Task inputs:
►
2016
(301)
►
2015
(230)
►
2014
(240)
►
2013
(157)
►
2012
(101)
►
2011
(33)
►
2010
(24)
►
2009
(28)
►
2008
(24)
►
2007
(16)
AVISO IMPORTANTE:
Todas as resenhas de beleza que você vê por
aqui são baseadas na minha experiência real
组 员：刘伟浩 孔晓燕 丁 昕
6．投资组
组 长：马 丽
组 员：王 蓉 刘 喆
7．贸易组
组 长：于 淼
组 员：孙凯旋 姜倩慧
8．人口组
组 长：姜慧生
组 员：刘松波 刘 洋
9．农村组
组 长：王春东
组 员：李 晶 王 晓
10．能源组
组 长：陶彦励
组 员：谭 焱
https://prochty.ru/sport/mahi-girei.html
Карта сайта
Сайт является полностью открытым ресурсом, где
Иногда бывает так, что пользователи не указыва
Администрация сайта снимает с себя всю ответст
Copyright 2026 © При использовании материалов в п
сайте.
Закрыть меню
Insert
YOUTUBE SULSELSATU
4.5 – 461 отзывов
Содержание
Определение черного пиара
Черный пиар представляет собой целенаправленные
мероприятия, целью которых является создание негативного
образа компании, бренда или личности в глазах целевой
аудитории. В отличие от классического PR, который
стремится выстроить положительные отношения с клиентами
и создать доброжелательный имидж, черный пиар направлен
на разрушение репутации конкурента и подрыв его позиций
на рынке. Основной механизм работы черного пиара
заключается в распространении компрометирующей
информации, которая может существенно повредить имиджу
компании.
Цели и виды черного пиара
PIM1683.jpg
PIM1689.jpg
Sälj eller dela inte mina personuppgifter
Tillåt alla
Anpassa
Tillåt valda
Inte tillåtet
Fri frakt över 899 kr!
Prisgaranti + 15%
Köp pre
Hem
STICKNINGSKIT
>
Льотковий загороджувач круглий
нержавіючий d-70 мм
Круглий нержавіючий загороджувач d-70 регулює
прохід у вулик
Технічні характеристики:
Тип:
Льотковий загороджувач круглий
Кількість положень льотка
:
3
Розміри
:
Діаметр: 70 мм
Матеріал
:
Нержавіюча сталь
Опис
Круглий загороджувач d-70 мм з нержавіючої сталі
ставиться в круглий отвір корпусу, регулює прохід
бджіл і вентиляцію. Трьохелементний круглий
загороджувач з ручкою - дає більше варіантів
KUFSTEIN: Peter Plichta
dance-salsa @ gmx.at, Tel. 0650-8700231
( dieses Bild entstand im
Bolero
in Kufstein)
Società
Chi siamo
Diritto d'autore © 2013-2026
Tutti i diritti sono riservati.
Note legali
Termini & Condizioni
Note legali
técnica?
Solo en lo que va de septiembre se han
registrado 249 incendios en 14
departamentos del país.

What you should do: Copy everything from the start of the items down to the line containing "бджіл і вентиляцію. Трьохелементний круглий", putting "Навигация по сайту" in place of "Карта сайта" and leaving everything else unchanged.

Written response:
►
2016
(301)
►
2015
(230)
►
2014
(240)
►
2013
(157)
►
2012
(101)
►
2011
(33)
►
2010
(24)
►
2009
(28)
►
2008
(24)
►
2007
(16)
AVISO IMPORTANTE:
Todas as resenhas de beleza que você vê por
aqui são baseadas na minha experiência real
组 员：刘伟浩 孔晓燕 丁 昕
6．投资组
组 长：马 丽
组 员：王 蓉 刘 喆
7．贸易组
组 长：于 淼
组 员：孙凯旋 姜倩慧
8．人口组
组 长：姜慧生
组 员：刘松波 刘 洋
9．农村组
组 长：王春东
组 员：李 晶 王 晓
10．能源组
组 长：陶彦励
组 员：谭 焱
https://prochty.ru/sport/mahi-girei.html
Навигация по сайту
Сайт является полностью открытым ресурсом, где
Иногда бывает так, что пользователи не указыва
Администрация сайта снимает с себя всю ответст
Copyright 2026 © При использовании материалов в п
сайте.
Закрыть меню
Insert
YOUTUBE SULSELSATU
4.5 – 461 отзывов
Содержание
Определение черного пиара
Черный пиар представляет собой целенаправленные
мероприятия, целью которых является создание негативного
образа компании, бренда или личности в глазах целевой
аудитории. В отличие от классического PR, который
стремится выстроить положительные отношения с клиентами
и создать доброжелательный имидж, черный пиар направлен
на разрушение репутации конкурента и подрыв его позиций
на рынке. Основной механизм работы черного пиара
заключается в распространении компрометирующей
информации, которая может существенно повредить имиджу
компании.
Цели и виды черного пиара
PIM1683.jpg
PIM1689.jpg
Sälj eller dela inte mina personuppgifter
Tillåt alla
Anpassa
Tillåt valda
Inte tillåtet
Fri frakt över 899 kr!
Prisgaranti + 15%
Köp pre
Hem
STICKNINGSKIT
>
Льотковий загороджувач круглий
нержавіючий d-70 мм
Круглий нержавіючий загороджувач d-70 регулює
прохід у вулик
Технічні характеристики:
Тип:
Льотковий загороджувач круглий
Кількість положень льотка
:
3
Розміри
:
Діаметр: 70 мм
Матеріал
:
Нержавіюча сталь
Опис
Круглий загороджувач d-70 мм з нержавіючої сталі
ставиться в круглий отвір корпусу, регулює прохід
бджіл і вентиляцію. Трьохелементний круглий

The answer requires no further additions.